My Caesar Salad - PCOS-Friendly Recipe
Nutrition per Serving
0
Calories
0g
Protein
0g
Carbs
0g
Fat
Ingredients
- 2 cloves Fresh Garlic (peeled)
- 4 whole Anchovy Fillets
- 2 Tablespoons (up To 3 Tablespoons) Dijon Mustard
- 1 Tablespoon Balsamic (or Red Wine) Vinegar
- 1/2 whole Lemon, Juiced
- 1/2 cup Olive Oil
- 1 teaspoon Worcestershire Sauce
- 1 dash Salt
- Generous Black Pepper, to taste
- 1/4 cup Freshly Grated Parmesan Cheese
Instructions
- Place anchovies into a blender or food processor. Throw in garlic, Dijon Mustard, Worcestershire and vinegar. Next, add lemon juice. Give it a good mix.

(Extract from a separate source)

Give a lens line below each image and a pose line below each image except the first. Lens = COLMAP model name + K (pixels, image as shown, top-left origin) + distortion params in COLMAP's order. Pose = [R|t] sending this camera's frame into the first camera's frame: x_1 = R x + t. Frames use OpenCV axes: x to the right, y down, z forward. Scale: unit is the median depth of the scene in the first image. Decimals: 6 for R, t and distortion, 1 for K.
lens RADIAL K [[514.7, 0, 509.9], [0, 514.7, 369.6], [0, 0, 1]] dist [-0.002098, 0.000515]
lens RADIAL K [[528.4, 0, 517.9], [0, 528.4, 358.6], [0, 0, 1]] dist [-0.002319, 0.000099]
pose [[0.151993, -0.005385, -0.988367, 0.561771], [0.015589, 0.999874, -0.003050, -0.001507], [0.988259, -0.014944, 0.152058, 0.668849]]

- Pulse the processor or blend on low speed for several seconds. Scrape the sides. With the food processor or blender on, dizzle olive oil into the mixture in a small stream. Scrape the sides, and mix it again to thoroughly combine.
- Add salt, black pepper and Parmesan cheese. Pulse the whole thing together and mix until thoroughly combined.
- Refrigerate the dressing for a few hours before using it on the salad.